Tahmasp I considered poetry the antithesis of his piety and therefore refused to allow poets in his court. Pari Khan supported talented poets during this hard period when they were not well-respected. Her most distinguished beneficiary was Mohtasham Kashani, a poet from Kashan; she awarded him with the title malek al-sho'ara (the poet-laurate). She ordered that all poets from Kashan should first submit their works to Mohatasham for examination before sending them to the court. Mohtasham, in response to this critical moment in his career, wrote a panegyric to her. Overall, his diwan (collection of poems) includes five eulogies for Pari Khan, which is a greater number than any poems Mohtasham dedicated to other royals, even Tahmasp himself. In her correspondence with poets, Pari Khan asked the poets for their response to her specific requests; for example, she once asked Mohtasham to write a reply to 80 lines of ghazal (ode) from Jami, one of her favourite poets. Though Mohtasham's response to this literary project is not found in his diwan, 60 lines of ghazal with metre and rhyming schemes similar to Jami were identified by the Iranologist Paul E. Losensky, confirming that Mohtasham was able to fulfil Pari Khan's request.

== Legacy ==
Pari Khan Khanum is regarded by some modern historians as the most powerful woman of her era. She was able to amass a royal entourage regardless of her gender in a society that imposed far more restrictions on the high-class women than the middle and lower classes. Among her contemporaries, she was eulogised as an intelligent and shrewd woman. Iskandar Beg dubbed her death as a "brave martyrdom" and Abdi Beg Shirazi gave her titles such as "princess of the world and its inhabitants" and "the Fatima of the time". Later historians portray her more as a villainous character, condemning her for the murder of two of her brothers and aspiring to usurp the throne. According to modern historian Shohreh Gholsorkhi, queenship was not Pari Khan's goal. She was more confident that she was better suited to handle the affairs of the country than male princes and therefore became the indirect leader of the stale and ineffective Safavid court.

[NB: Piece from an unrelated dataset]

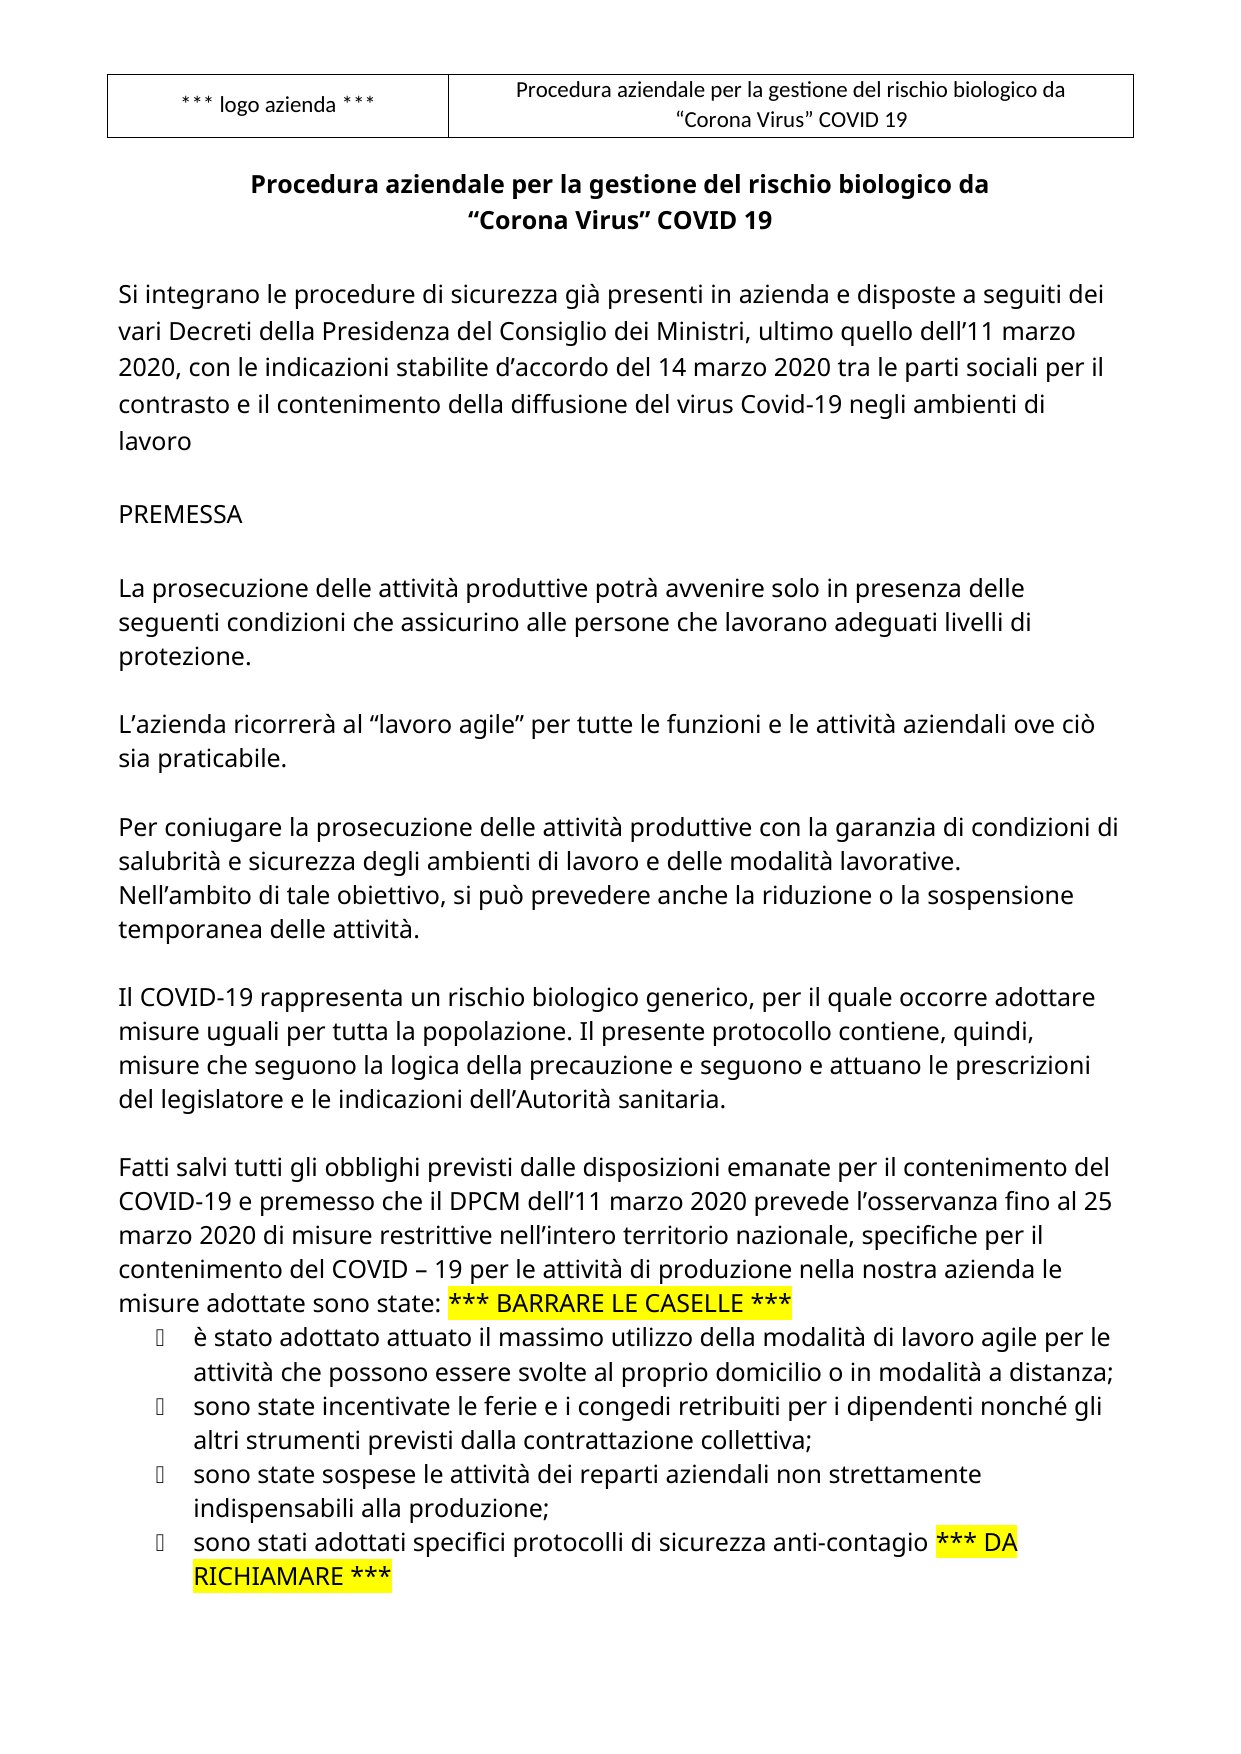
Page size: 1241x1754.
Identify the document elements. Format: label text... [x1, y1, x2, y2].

With her downfall, Khayr al-Nisa Begum emerged as another powerful woman of the Safavid era before she was also murdered after an eighteen-month-long reign. Early 20th-century historians like Hans Robert Roemer and Walther Hinz portrayed Khayr al-Nisa and Pari Khan as the main culprits for the predatory nature of the Safavid court during the 1570s and 1580s. The presence of these two women indicates other smaller female influence in society, which may suggest that Pari Khan's politicking was not only unusual, but may have been accepted. However, politically influential women seem to disappear after the early years of the Safavid dynasty, indicating that women of the court became more isolated in late Safavid history.